Het aantal uren in 2023 met een negatieve stroomprijs is inmiddels opgelopen tot 308, dat is ongeveer 3,5% van de tijd. Naar verwachting komt er in de laatste dagen van het jaar nog wel iets bij. Het is drie keer zo veel als vorig jaar. Is dat gunstig of ongunstig?
Enerzijds is het een indicatie dat het aandeel groene stroom in Nederland flink is toegenomen. Ook kan het betekenen dat de gemiddelde stroomprijs is afgenomen, maar je zou dan ook moeten weten wat de stroomprijs is op de piekmomenten.
Anderzijds is het ook een aanwijzing dat het stroomnet steeds meer in onbalans raakt. Er wordt stroom geproduceerd waar we niks mee kunnen, ook niet als export naar het buitenland. Het kan betekenen dat een deel van de producenten (wind, zon) afziet van productie ('curtailment'). Daarmee wordt de efficientie van windturbines en zonnepanelen minder, en neemt de Engergy Return of Investment (EROI) periode toe.

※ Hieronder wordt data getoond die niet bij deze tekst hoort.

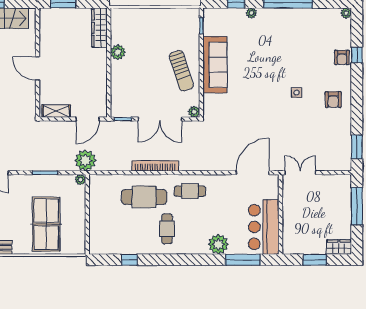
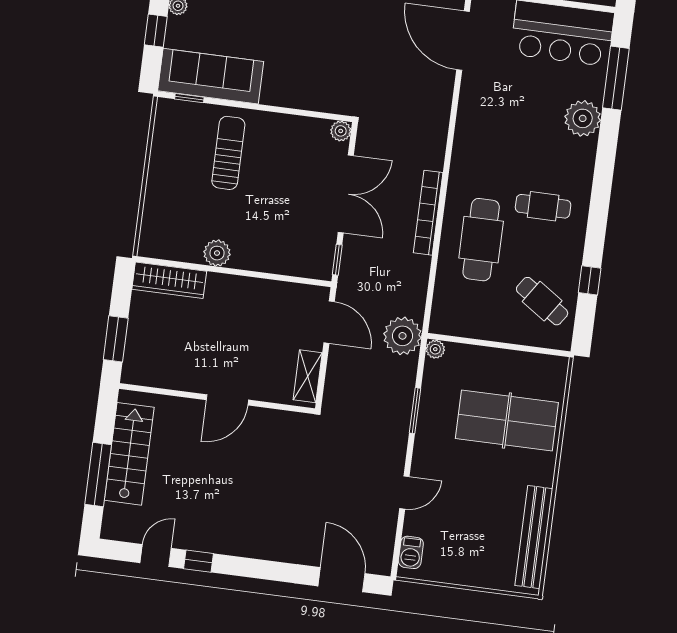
sofa: (215, 65) -> (211, 76), moved
sun lounger: (181, 71) -> (228, 153), moved, turned -72
cafe table: (190, 191) -> (542, 301), moved, turned -56

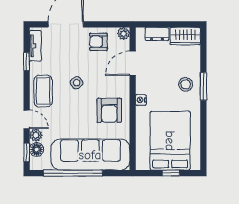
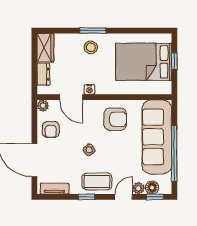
window: (27, 61) -> (86, 197), moved
nightstand: (141, 100) -> (89, 89), moved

In de toekomst kan de onbalans deels opgelost worden door grote batterijopslag. Maar ook daarmee neemt de EROI toe; batterijparken produceren immers geen stroom, ze slaan het alleen maar op. Terwijl de winning van de grondstoffen wel weel energie vraagt, en de productie van de batterijen ook. Dat wordt vaak niet meegenomen in de berekening. Ook de grondstoffenvraag van de batterijen (niet alleen voor het stroomnet maar ook voor elektrische auto's) is een zeer groot probleem.
Overigens: 2023 was zonniger dan normaal, en ook relatief winderig. Voor producenten van groene stroom was dat een kadootje.